両校は毎年1学期の終業式に合わせ、踊りを伝承する「新野高原盆踊りの会」(山下昭文会長)を招いて講習会を開いている。この日は、児童生徒、職員、会員ら80人余りが参加。輪をつくり、「すくいさ」「高い山」「音頭」「能登」など7種類全ての踊りを踊り、所作の一つ一つを確認した。
幼少期から参加している中学生らは、踊りが始まるとすぐに勘が戻り、会員らと動きをそろえた。経験の浅い小学生らは、まずは踊りを楽しみながら、少しずつ動きを覚えていった。
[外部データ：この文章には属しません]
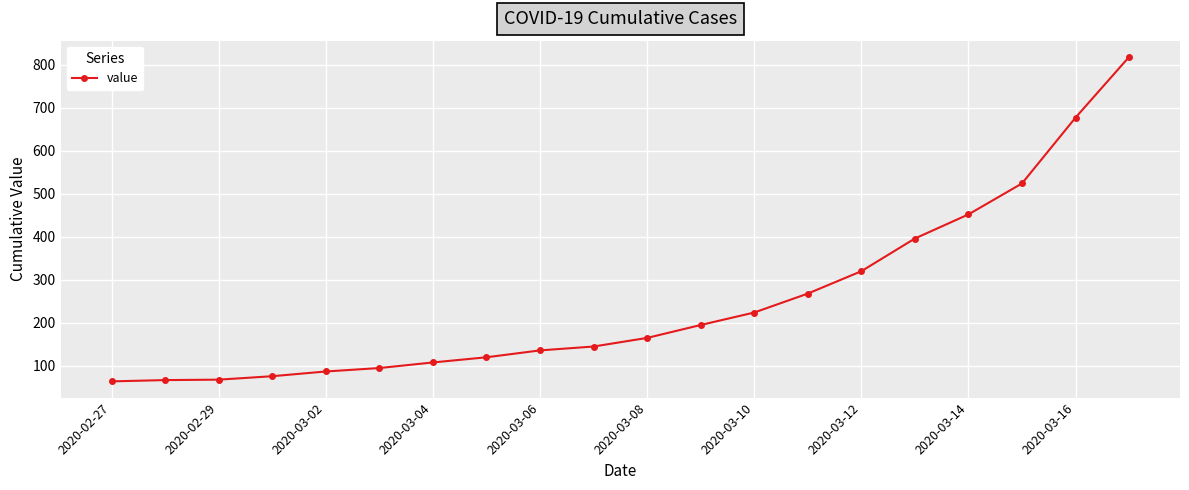

What is the smallest value displayed?

64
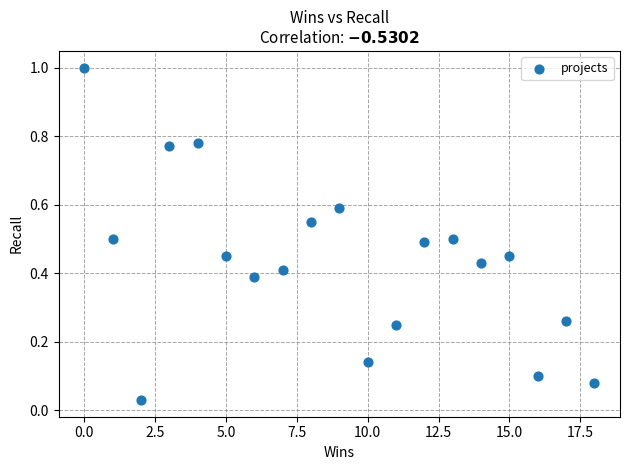

What is the range of Y values (max minus min)?

1.0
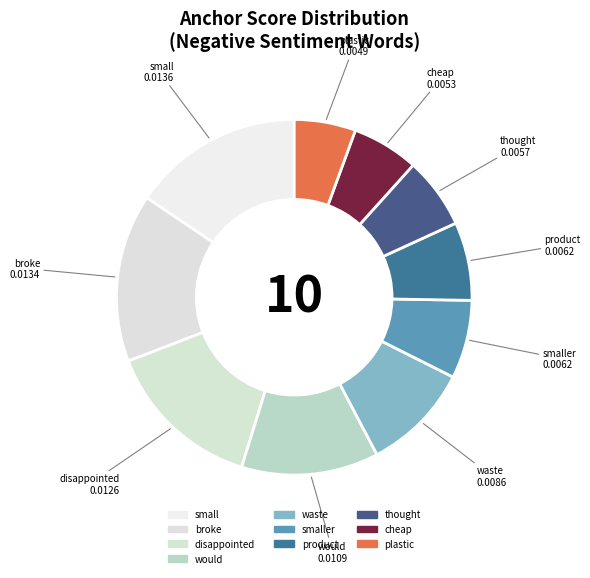

Is there a majority slice in this chart?

No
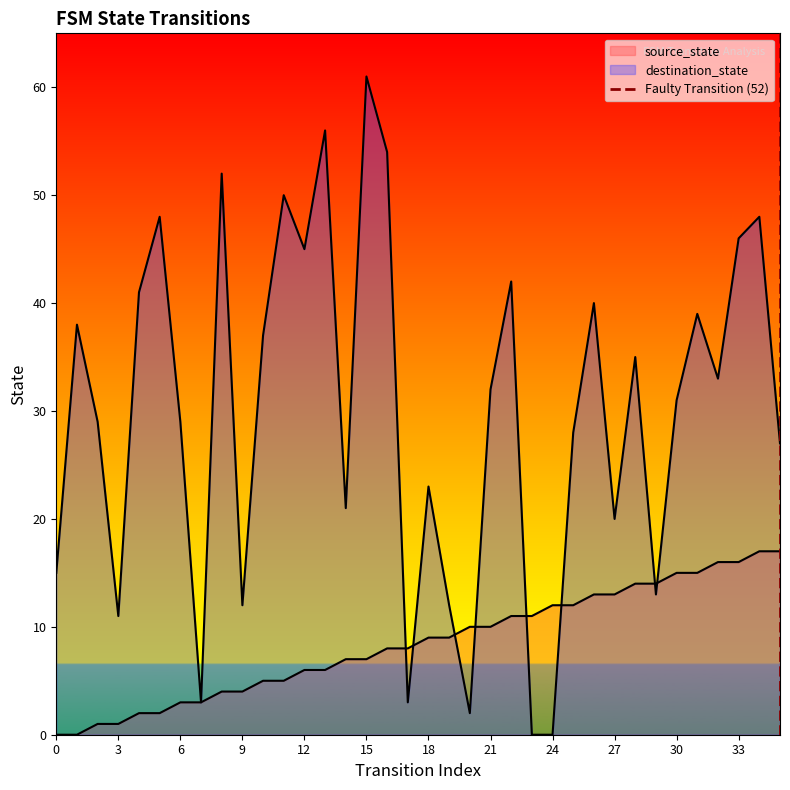

What is the change in value from 0 to 3?

+1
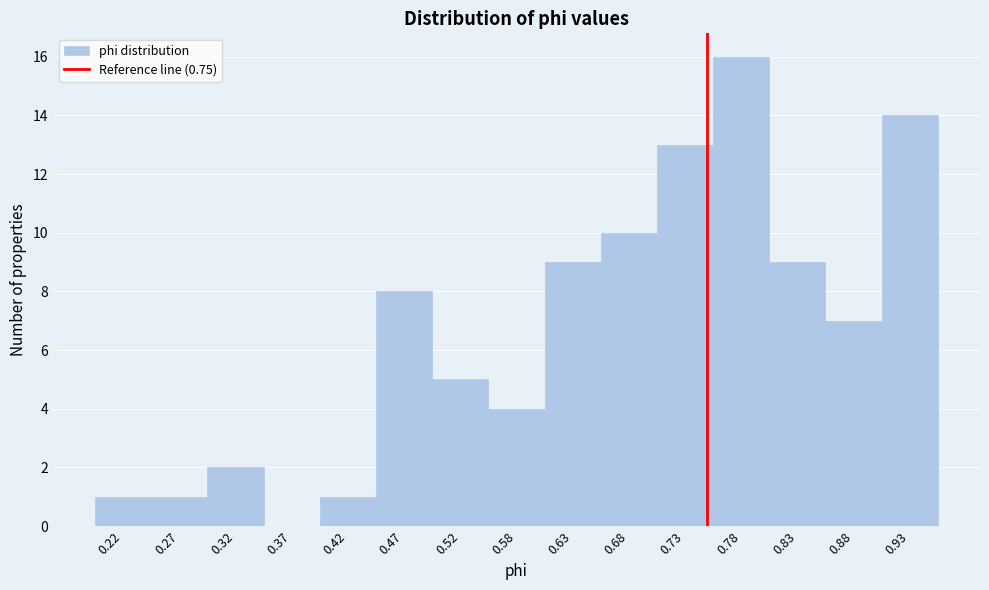

How tall is the bar that spans 0.29 to 0.35 on the x-axis? Neither the bar edges nor the heights are printed on the chart, so give them approximately, as read against the axes.

2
新野の盆踊りは、笛や太鼓などの鳴り物を一切使わず、櫓の上で踊る「音頭取り」の「音頭出し」とその回りに輪をつくる踊り子の「返し」の声だけで行うのが特徴。毎年中学生も音頭取りに挑戦しており、3年生の生徒の一人(15)は「昨年は中止となり残念だった。今年は櫓の上で踊れるのが楽しみ。大きな声を出し、しっかりと踊りたい」と力を込めた。
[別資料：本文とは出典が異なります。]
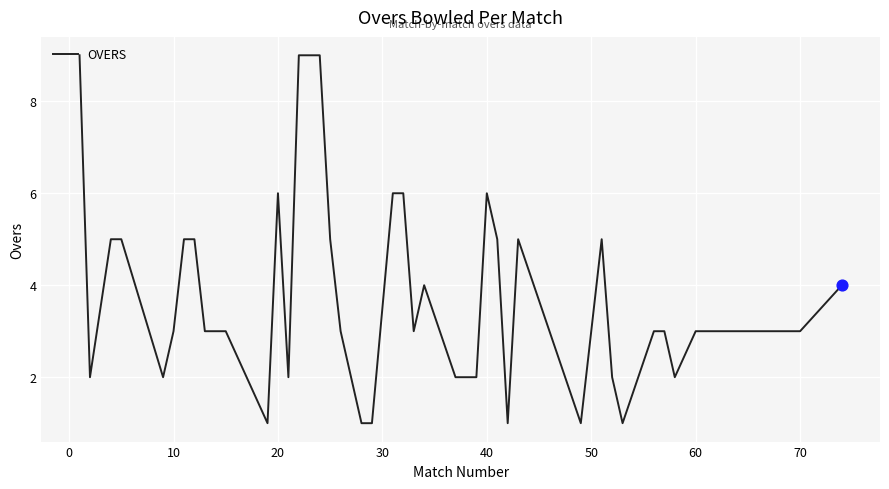

What is the difference between the maximum and minimum values?

8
例年は14日夜から17日の明け方まで毎晩、夜通し踊り明かすが、今年の踊りは14、15日の午後9時~午前0時までとする。17日早朝には「踊り神送り」を行う。参加者は地区住民に限る。
8月10日以降町内で新型コロナ感染者が確認された場合や、南信州広域圏の県独自の感染警戒レベルが2以上になった場合には中止する。
山下会長は「昨年はコロナの影響で中止せざるを得なかったが、住民から寂しい、悲しいという多くの声を聞いた。2年続けての中止となると、子どもたちの盆踊りへの興味が薄れてしまう恐れもある。規模は縮小しても踊ることで、若い人たちの中に、伝統を受け継ぐという思いを育んでもらいたい」と話した。